Passage given:
────

Once upon a time, I was a little girl who disappeared.

Once upon a time, my name was not Alice.

Once upon a time, I didn't know how lucky I was.

When Alice was ten, Ray took her away from her family, her friends-her life. She learned to give up all power, to endure all pain. She waited for the nightmare to be over.

Now Alice is fifteen and Ray still has her, but he speaks more and more of her death. He does not know it is what she longs for. She does not know he has something more terrifying than death in mind for her.

This is Alice's story. It is one you have never heard, and one you will never, ever forget.


Editorial Reviews

Publishers Weekly

Fans of Scott's YA romances Perfect You or Bloom may be unprepared for the unrelieved terror within this chilling novel, about a 15-year-old girl who has spent the last five years being abused by a kidnapper named Ray and is kept powerless by Ray's promise to harm her family if she makes one false move. The narrator knows she is the second of the girls Ray has abducted and renamed Alice; Ray killed the first when she outgrew her childlike body at 15, and now Alice half-hopes her own demise is approaching ("I think of the knife in the kitchen, of the bridges I've seen from the bus... but the thing about hearts is that they always want to keep beating"). Ray, however, has an even more sinister plan: he orders Alice to find a new girl, then train her to Ray's tastes. Scott's prose is spare and damning, relying on suggestive details and their impact on Alice to convey the unimaginable violence she repeatedly experiences. Disturbing but fascinating, the book exerts an inescapable grip on readers-like Alice, they have virtually no choice but to continue until the conclusion sets them free. Ages 16-up. (Sept.)

Copyright © Reed Business Information, a division of Reed Elsevier Inc. All rights reserved.

────

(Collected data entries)

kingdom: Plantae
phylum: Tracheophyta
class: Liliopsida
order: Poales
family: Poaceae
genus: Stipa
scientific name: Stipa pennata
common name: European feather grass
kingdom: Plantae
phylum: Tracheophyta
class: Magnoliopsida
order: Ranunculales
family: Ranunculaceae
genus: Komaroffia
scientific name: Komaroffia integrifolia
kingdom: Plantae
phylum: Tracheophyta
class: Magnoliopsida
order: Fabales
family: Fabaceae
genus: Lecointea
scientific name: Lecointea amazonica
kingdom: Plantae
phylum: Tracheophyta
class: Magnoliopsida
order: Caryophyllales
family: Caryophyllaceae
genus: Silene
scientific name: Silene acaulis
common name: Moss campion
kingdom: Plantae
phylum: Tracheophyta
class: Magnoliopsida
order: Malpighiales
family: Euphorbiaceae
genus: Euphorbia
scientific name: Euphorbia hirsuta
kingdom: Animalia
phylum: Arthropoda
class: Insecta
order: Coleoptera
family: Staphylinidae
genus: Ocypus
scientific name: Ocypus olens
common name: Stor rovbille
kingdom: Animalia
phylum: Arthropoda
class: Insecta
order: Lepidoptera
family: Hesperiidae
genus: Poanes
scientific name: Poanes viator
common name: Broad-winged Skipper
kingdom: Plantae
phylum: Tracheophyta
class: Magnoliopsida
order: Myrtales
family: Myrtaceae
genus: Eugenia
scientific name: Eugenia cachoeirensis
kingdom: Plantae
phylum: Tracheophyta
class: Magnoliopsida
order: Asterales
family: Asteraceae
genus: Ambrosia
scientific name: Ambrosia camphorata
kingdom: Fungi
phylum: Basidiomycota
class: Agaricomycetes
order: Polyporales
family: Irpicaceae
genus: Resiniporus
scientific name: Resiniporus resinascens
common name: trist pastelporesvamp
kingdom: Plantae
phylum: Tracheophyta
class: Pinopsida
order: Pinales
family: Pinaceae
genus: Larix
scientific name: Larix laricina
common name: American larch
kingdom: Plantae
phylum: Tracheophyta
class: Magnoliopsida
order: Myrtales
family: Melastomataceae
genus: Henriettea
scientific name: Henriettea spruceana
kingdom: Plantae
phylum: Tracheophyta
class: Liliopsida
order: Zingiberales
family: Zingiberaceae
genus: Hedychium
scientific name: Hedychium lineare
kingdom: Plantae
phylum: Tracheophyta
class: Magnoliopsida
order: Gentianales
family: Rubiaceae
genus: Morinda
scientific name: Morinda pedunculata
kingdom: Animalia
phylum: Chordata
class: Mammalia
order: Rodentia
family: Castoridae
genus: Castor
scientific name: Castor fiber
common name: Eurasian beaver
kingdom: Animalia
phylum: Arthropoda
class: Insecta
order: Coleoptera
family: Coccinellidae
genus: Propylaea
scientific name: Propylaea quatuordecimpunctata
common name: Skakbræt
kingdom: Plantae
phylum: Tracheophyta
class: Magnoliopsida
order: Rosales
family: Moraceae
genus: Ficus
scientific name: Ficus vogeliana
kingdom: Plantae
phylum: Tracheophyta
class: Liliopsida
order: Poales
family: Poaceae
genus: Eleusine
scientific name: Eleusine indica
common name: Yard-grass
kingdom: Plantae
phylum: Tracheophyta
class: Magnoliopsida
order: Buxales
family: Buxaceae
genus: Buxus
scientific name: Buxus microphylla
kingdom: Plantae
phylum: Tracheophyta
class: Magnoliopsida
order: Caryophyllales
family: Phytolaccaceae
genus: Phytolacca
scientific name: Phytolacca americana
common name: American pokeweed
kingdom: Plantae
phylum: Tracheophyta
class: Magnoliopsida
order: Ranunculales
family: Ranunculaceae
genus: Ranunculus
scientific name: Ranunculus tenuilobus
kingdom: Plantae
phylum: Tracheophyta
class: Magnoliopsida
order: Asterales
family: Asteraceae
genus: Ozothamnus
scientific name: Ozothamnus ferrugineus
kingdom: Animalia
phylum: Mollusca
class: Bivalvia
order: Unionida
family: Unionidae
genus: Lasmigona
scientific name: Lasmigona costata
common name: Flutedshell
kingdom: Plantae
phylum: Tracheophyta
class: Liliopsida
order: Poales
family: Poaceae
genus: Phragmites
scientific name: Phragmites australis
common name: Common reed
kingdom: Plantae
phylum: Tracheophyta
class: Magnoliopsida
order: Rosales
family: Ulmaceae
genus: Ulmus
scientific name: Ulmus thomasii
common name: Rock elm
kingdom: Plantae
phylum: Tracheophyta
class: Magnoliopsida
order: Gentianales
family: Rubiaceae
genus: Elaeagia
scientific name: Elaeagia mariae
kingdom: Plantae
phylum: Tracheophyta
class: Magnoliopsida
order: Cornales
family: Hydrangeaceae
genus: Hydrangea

────

Problems:
**1.** In the book description, how old was Alice when Ray took her from her family?
**2.** Write out the book description from "Once upon a time, my" up to and including "to be over.", swapping "nightmare" for "ordeal".

Solutions:
**1.** She was ten.

**2.**
Once upon a time, my name was not Alice.

Once upon a time, I didn't know how lucky I was.

When Alice was ten, Ray took her away from her family, her friends-her life. She learned to give up all power, to endure all pain. She waited for the ordeal to be over.